Mets 13, Nationals 4
WASHINGTON (AP)—The heart of the New York Mets’ lineup made it perfectly clear Thursday it’s possible to hit the ball over the wall at RFK Stadium. Over and over again, to all parts of the park.
Carlos Beltran, David Wright and Cliff Floyd homered in the first inning, and Carlos Delgado later tacked on a two-run shot, all off All-Star Livan Hernandez, starting the Mets on their way to a 13-4 win over the Nationals.
“We always felt that our lineup was great,” said Floyd, who hit his first homer of 2006. “You don’t have a relief point, from a pitching standpoint. You get into a little trouble, it becomes a problem for you real quick, and that’s what we try to do.”
Thanks in part to that strong offense, the Mets have won six consecutive games.
Washington, meanwhile, has lost five in a row, outscored 35-13 in that span. After Wednesday’s defeat, veteran Jose Vidro renewed a complaint heard often from the Nationals in the second half of 2005: RFK’s dimensions are too big, and that’s hurting the home team.
Nationals manager Frank Robinson said Thursday he hopes his players aren’t letting those sorts of thoughts affect them at the plate.
“If we’re going to start complaining about the size of this ballpark and whatever now,” Robinson said, “we might as well pack in and go home, because if we don’t, they’re going to be putting us in a little white jacket and carrying us out of here.”

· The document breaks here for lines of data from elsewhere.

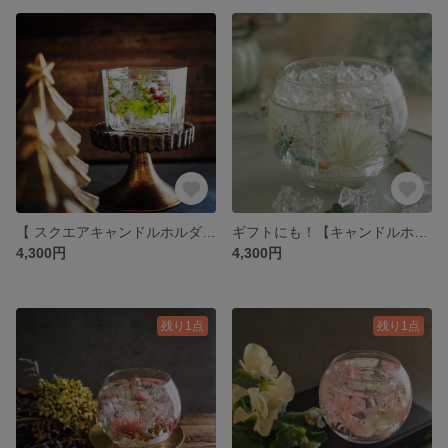
【 スクエアキャンドルホルダー Green 】クリスマスギフトにも！ ミツロウティーライトキャンドル、ＬＥＤライト付き
ギフトにも！【キャンドルホルダー・シルバーデイジー】ミツロウティーライトキャンドル、ＬＥＤライト付き
4,300円
4,300円
残り1点
残り1点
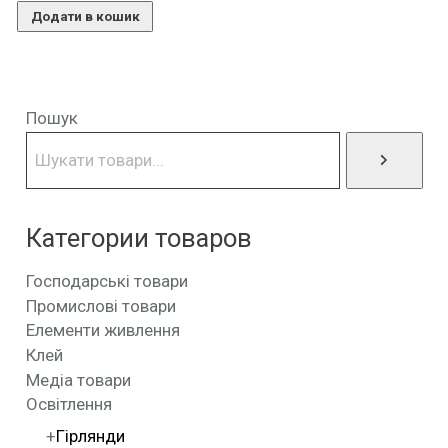
Додати в кошик
Пошук
Категории товаров
Господарські товари
Промислові товари
Елементи живлення
Клей
Медіа товари
Освітлення
Гірлянди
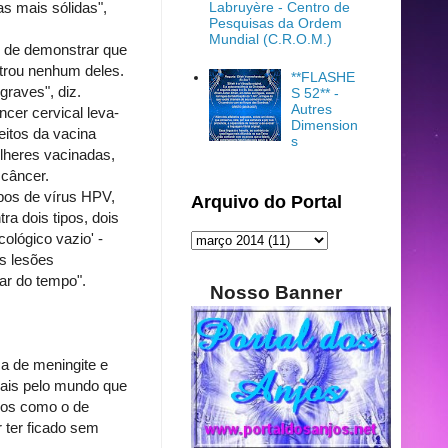
Labruyère - Centro de
as mais sólidas",
Pesquisas da Ordem
Mundial (C.R.O.M.)
m de demonstrar que
strou nenhum deles.
**FLASHE
graves", diz.
S 52** -
Autres
cer cervical leva-
Dimension
itos da vacina
s
lheres vacinadas,
 câncer.
ipos de vírus HPV,
Arquivo do Portal
ra dois tipos, dois
ológico vazio' -
s lesões
ar do tempo".
Nosso Banner
 a de meningite e
nais pelo mundo que
asos como o de
r ter ficado sem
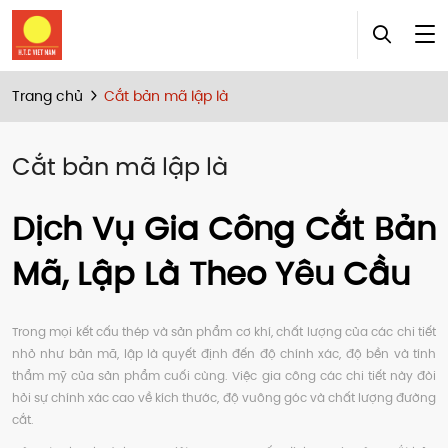
Trang chủ
Cắt bản mã lập là
Cắt bản mã lập là
Dịch Vụ Gia Công Cắt Bản
Mã, Lập Là Theo Yêu Cầu
Trong mọi kết cấu thép và sản phẩm cơ khí, chất lượng của các chi tiết
nhỏ như bản mã, lập là quyết định đến độ chính xác, độ bền và tính
thẩm mỹ của sản phẩm cuối cùng. Việc gia công các chi tiết này đòi
hỏi sự chính xác cao về kích thước, độ vuông góc và chất lượng đường
cắt.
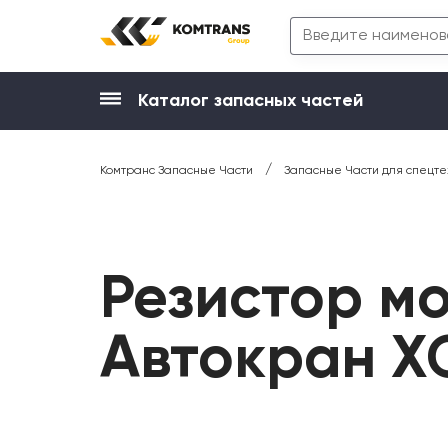
Каталог запасных частей
/
Комтранс Запасные Части
Запасные Части для спецте
Резистор м
Автокран X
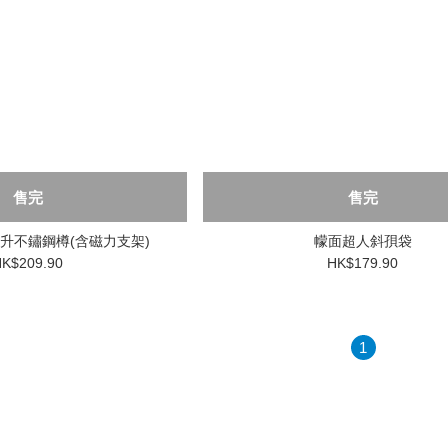
售完
售完
毫升不鏽鋼樽(含磁力支架)
幪面超人斜孭袋
K$209.90
HK$179.90
1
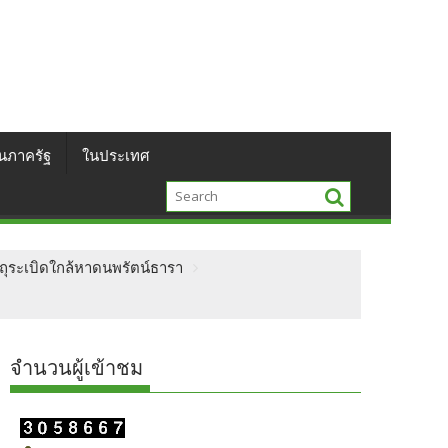
นภาครัฐ
ในประเทศ
ตถุระเบิดใกล้หาดนพรัตน์ธารา​
จำนวนผู้เข้าชม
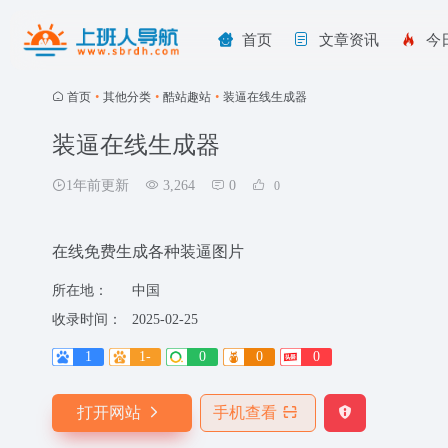
首页
文章资讯
今
首页
•
其他分类
•
酷站趣站
•
装逼在线生成器
装逼在线生成器
1年前更新
3,264
0
0
在线免费生成各种装逼图片
所在地：
中国
收录时间：
2025-02-25
1
1-
0
0
0
打开网站
手机查看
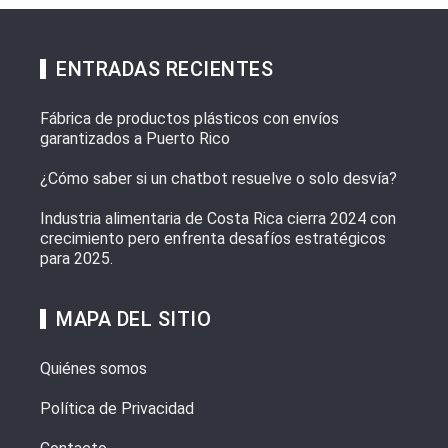
ENTRADAS RECIENTES
Fábrica de productos plásticos con envíos
garantizados a Puerto Rico
¿Cómo saber si un chatbot resuelve o solo desvía?
Industria alimentaria de Costa Rica cierra 2024 con
crecimiento pero enfrenta desafíos estratégicos
para 2025.
MAPA DEL SITIO
Quiénes somos
Política de Privacidad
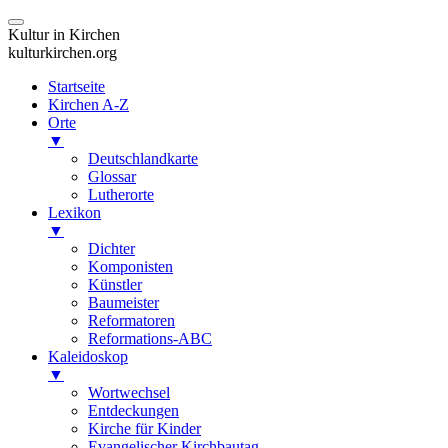
Kultur in Kirchen
kulturkirchen.org
Startseite
Kirchen A-Z
Orte
▼
Deutschlandkarte
Glossar
Lutherorte
Lexikon
▼
Dichter
Komponisten
Künstler
Baumeister
Reformatoren
Reformations-ABC
Kaleidoskop
▼
Wortwechsel
Entdeckungen
Kirche für Kinder
Evangelischer Kirchbautag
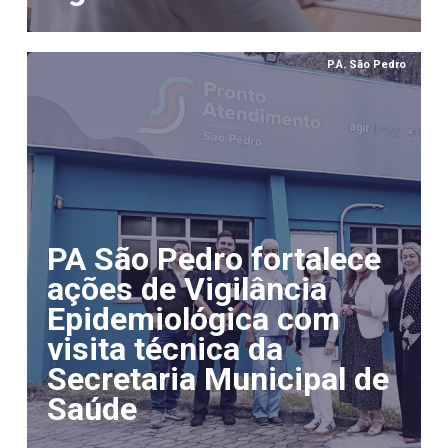
P.A. São Pedro
PA São Pedro fortalece
ações de Vigilância
Epidemiológica com
visita técnica da
Secretaria Municipal de
Saúde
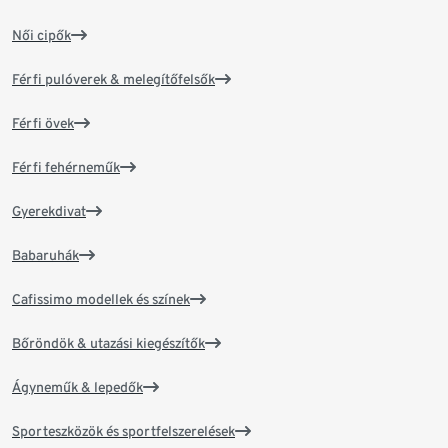
Női cipők
Férfi pulóverek & melegítőfelsők
Férfi övek
Férfi fehérneműk
Gyerekdivat
Babaruhák
Cafissimo modellek és színek
Bőröndök & utazási kiegészítők
Ágyneműk & lepedők
Sporteszközök és sportfelszerelések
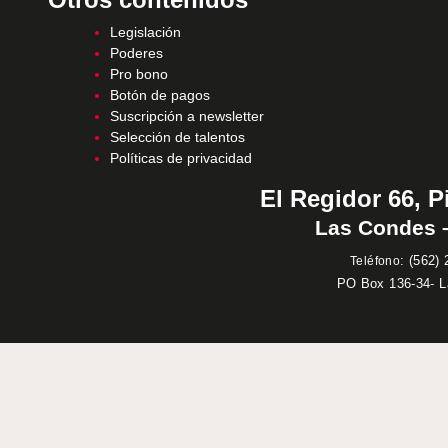
Legislación
Poderes
Pro bono
Botón de pagos
Suscripción a newsletter
Selección de talentos
Políticas de privacidad
El Regidor 66, P
Las Condes –
:
(562) 
Teléfono
PO Box 136-34- 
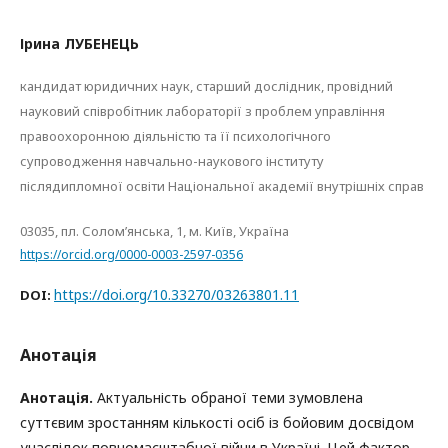
Ірина ЛУБЕНЕЦЬ
кандидат юридичних наук, старший дослідник, провідний
науковий співробітник лабораторії з проблем управління
правоохоронною діяльністю та її психологічного
супроводження навчально-наукового інституту
післядипломної освіти Національної академії внутрішніх справ
03035, пл. Солом’янська, 1, м. Київ, Україна
https://orcid.org/0000-0003-2597-0356
https://doi.org/10.33270/03263801.11
DOI:
Анотація
Анотація.
Актуальність обраної теми зумовлена
суттєвим зростанням кількості осіб із бойовим досвідом
унаслідок повномасштабної війни в Україні. Цей фактор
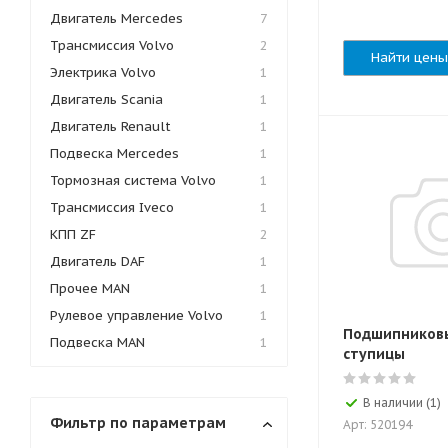
Двигатель Mercedes
7
Трансмиссия Volvo
2
Найти цены
Электрика Volvo
1
Двигатель Scania
1
Двигатель Renault
1
Подвеска Mercedes
1
Тормозная система Volvo
1
Трансмиссия Iveco
1
КПП ZF
2
Двигатель DAF
1
Прочее MAN
1
Рулевое управление Volvo
1
Подшипниковы
Подвеска MAN
1
ступицы
В наличии (1)
Фильтр по параметрам
Арт: 520194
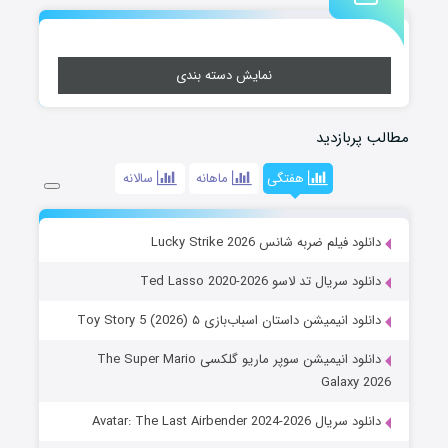
نمایش دسته بندی
مطالب پربازدید
هفتگی
ماهانه
سالانه
دانلود فیلم ضربه شانس Lucky Strike 2026
دانلود سریال تد لاسو Ted Lasso 2020-2026
دانلود انیمیشن داستان اسباب‌بازی ۵ Toy Story 5 (2026)
دانلود انیمیشن سوپر ماریو گلکسی The Super Mario
Galaxy 2026
دانلود سریال Avatar: The Last Airbender 2024-2026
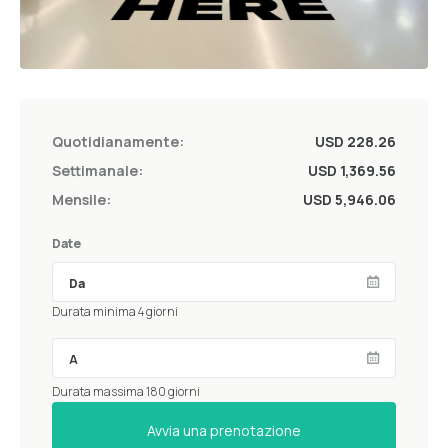
Quotidianamente:
USD 228.26
Settimanale:
USD 1,369.56
Mensile:
USD 5,946.06
Date
Durata minima 4 giorni
Durata massima 180 giorni
Avvia una prenotazione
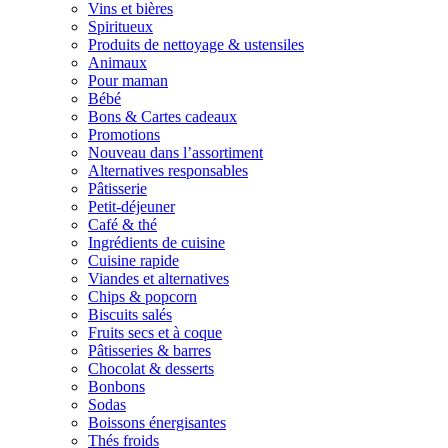
Vins et bières
Spiritueux
Produits de nettoyage & ustensiles
Animaux
Pour maman
Bébé
Bons & Cartes cadeaux
Promotions
Nouveau dans l’assortiment
Alternatives responsables
Pâtisserie
Petit-déjeuner
Café & thé
Ingrédients de cuisine
Cuisine rapide
Viandes et alternatives
Chips & popcorn
Biscuits salés
Fruits secs et à coque
Pâtisseries & barres
Chocolat & desserts
Bonbons
Sodas
Boissons énergisantes
Thés froids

Even Vidro had to chuckle when asked about the irony of the Mets’ barrage less than 24 hours after his comments.
“They did score a lot of runs,” Vidro said. “Why can’t we do that in the same ballpark?”
For one thing, the Nationals’ lineup isn’t as stacked as the Mets’ is. New York’s 4-5-6 hitters, Delgado, Wright and Floyd, went a combined 7-for-9 with six RBIs against Hernandez.
“It seems like every other at-bat, we’re getting RBI opportunities, runners in scoring position,” said Wright, who’s hit safely in every game this season and has 12 RBIs. “You know, with the protection that we give each other throughout our lineup, you’re going to see some pitches to hit.”
The Mets went to work on Hernandez (1-2) right away. With two outs in the first, Beltran drove a 2-1 pitch to right. Outfielder Jose Guillen stood still with hands on hips, watching the ball’s flight; when it bounced off the facing of the upper deck and back onto the field, Guillen chucked it into the top level’s red seats.
After Delgado singled, Wright homered to left on a 3-0 pitch, and Hernandez hung his head. Floyd followed with a solo shot to right-center.
That’s how the game’s first seven minutes went: homers to right, left and center, 4-0 Mets. It’s the first time Hernandez has allowed three homers in an inning during a decade in the majors, and when Delgado made it 6-0 with his third of the year, the burly pitcher had given up four deep balls in a game for the first time since April 7, 2001.
“Everything I throw, they hit it,” Hernandez said. “Every time you make a mistake, the hitter’s going to pay you back. I made a lot of mistakes today.”
All told, he allowed eight runs—seven earned—on 11 hits over six innings. His ERA rose to 7.00. The Mets finished with 16 hits, adding five runs when they sent 10 men to the plate in the seventh against reliever Joey Eischen.
New York’s Victor Zambrano (1-0) allowed three runs in five innings in his first start of the season.
“He was able to keep us in it,” Mets manager Willie Randolph said.
That’s not much to ask these days against a Washington lineup in such a rut the team is trying to shake things up 10 games—and two wins—into the season.
Alfonso Soriano moved into the leadoff spot Thursday, going 1-for-5. After the game, outfielder Brandon Watson and backup catcher Wiki Gonzalez were sent to the minors, and outfielder Ryan Church and infielder Brendan Harris were called up.
“This ballclub is showing signs of not going anywhere,” Robinson said. “So we’re not going to sit still here and see us go in the hole without trying to do something.”
The Mets hit three homers in an inning for the first time since April 19, 2005, at Philadelphia. … The attendance for the afternoon game was 25,465, giving the Nationals an average of 31,993 at 45,250-seat RFK for their first three home games.